A fellow CABE member practically gave this one to me. Even uglier in real life. It's a bike that was exposed to the salty coastal air and had plenty of texture underneath the top layer of paint. I thought about trying to resurrect it for about a second, but decided that I'd rather leave my knuckles intact, so I moved it along.


----------



## bairdco (Jun 2, 2016)

I dunno how many more threads I can keep reposting this piece of crap huffy camaro in , but here it is again:


----------



## Jarod24 (Jun 2, 2016)

I don't buy ugly bikes


----------



## fordmike65 (Jun 2, 2016)




----------



## Neanderthal77 (Jun 2, 2016)

Here it is just put back together.  It is ugly even with all the cool new stuff i bought for it, but i love riding this bike.  Of course i put the rack and chain on and forget to put the chaingaurd back on.


----------



## Obi-Wan Schwinnobi (Jun 2, 2016)

fordmike65 said:


>



Holy crap
......

Sent from my SM-G920V using Tapatalk


----------



## Boris (Jun 2, 2016)

Hey, I've got an ugly Colson too.
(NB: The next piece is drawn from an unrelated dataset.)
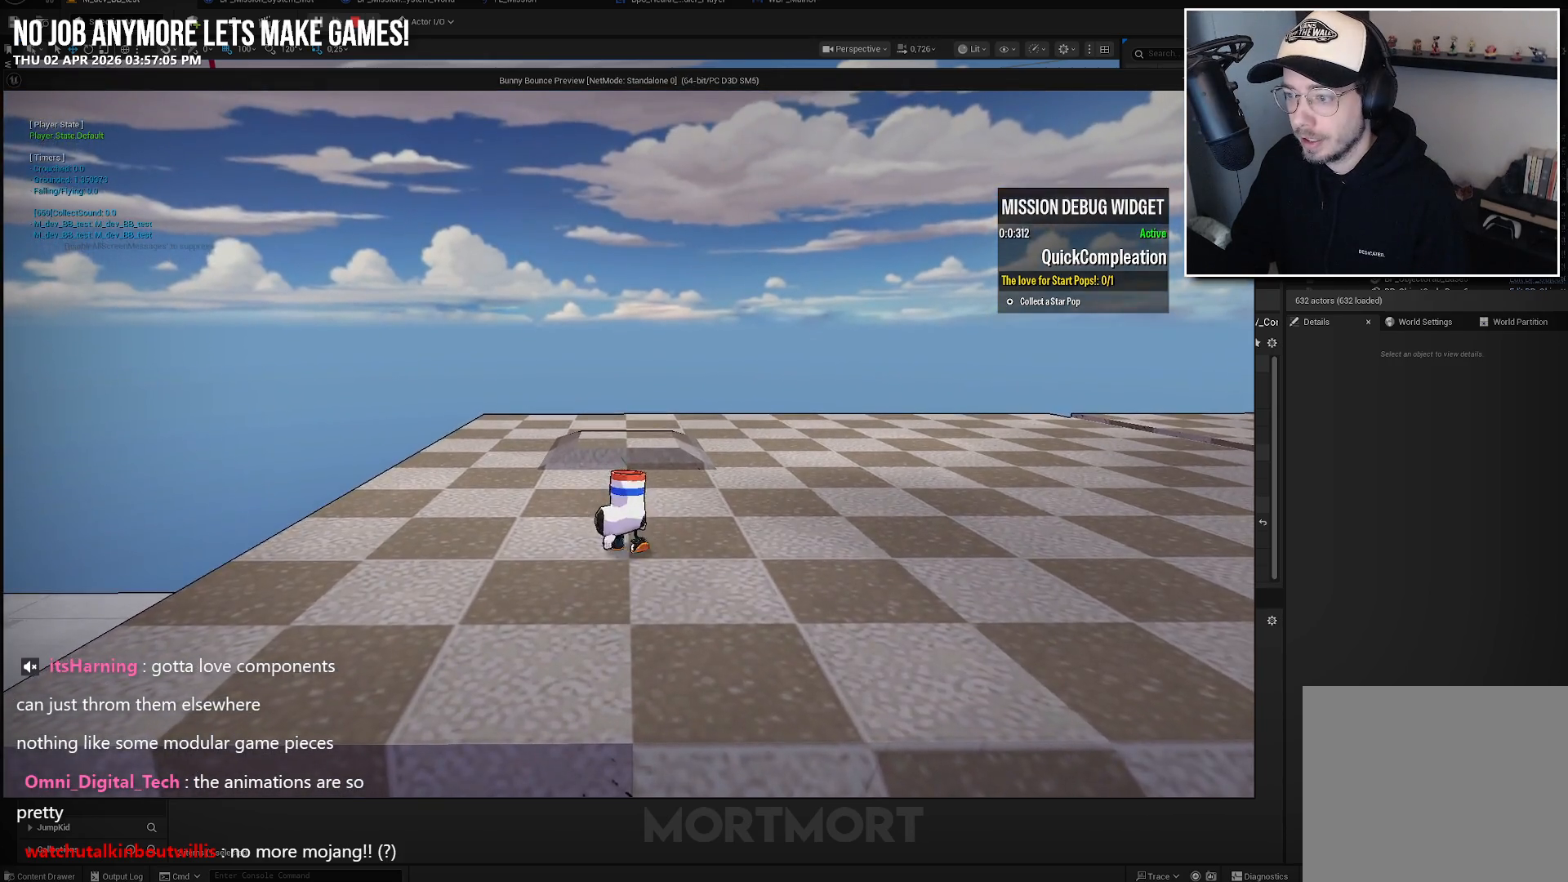
{"buttons": [], "left_stick": "up", "right_stick": "center", "events": [[150, "right_stick", "center"], [350, "left_stick", "up"]]}
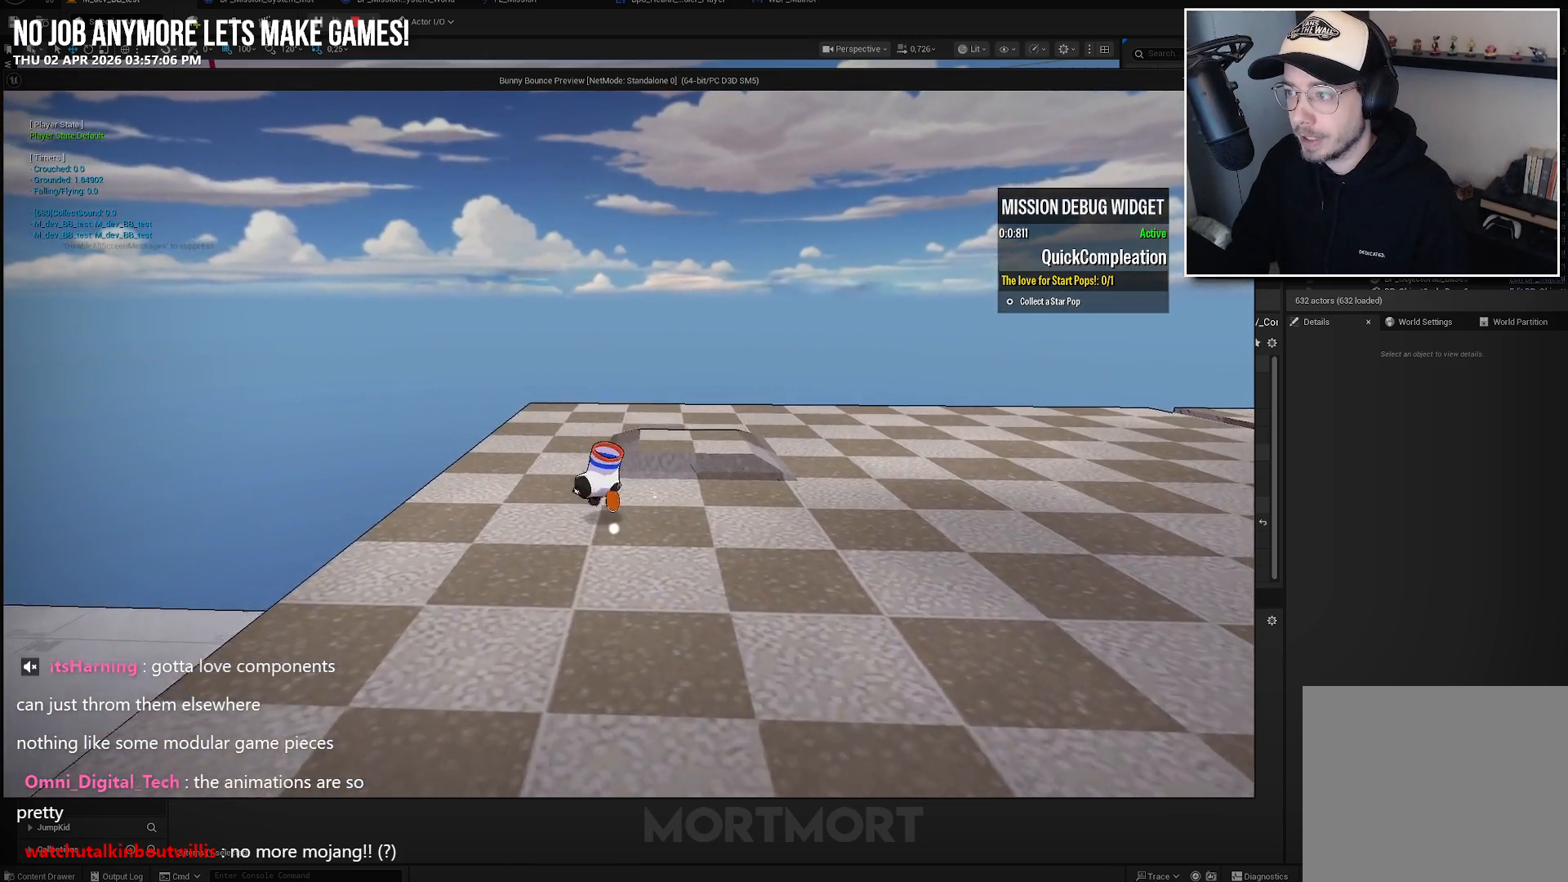
{"buttons": [], "left_stick": "up-left", "right_stick": "center", "events": [[183, "left_stick", "center"], [250, "left_stick", "up-left"]]}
Found correct blister tank and stamp rack after photo was taken.


----------



## vincev (Jun 2, 2016)

1940 Comet


----------



## CrazyDave (Jun 2, 2016)

A bunch of these aint ugly at all to my eye! Specially that last ones, Dave and vince, you guys trying to pretty up my thread?!  I think Bairdco and I easily have the ugliest bikes so far    That camaro...wow...thats some fugly stuff right there.......


----------



## bairdco (Jun 2, 2016)

fordmike65 said:


>




I think you win.


----------



## fordmike65 (Jun 2, 2016)

bairdco said:


> I think you win.



My girl calls it the "Kangaroo Bike". Never done anything with it. Bet with the correct stem,bars and saddle she wouldn't quite as bad...

Sent from my LGLS992 using Tapatalk


----------



## J-wagon (Feb 21, 2022)

My 1985 Schwinn Cruiser. Ugly but my favorite $5 bike. Ride it regularly to Redbox and snacks.


----------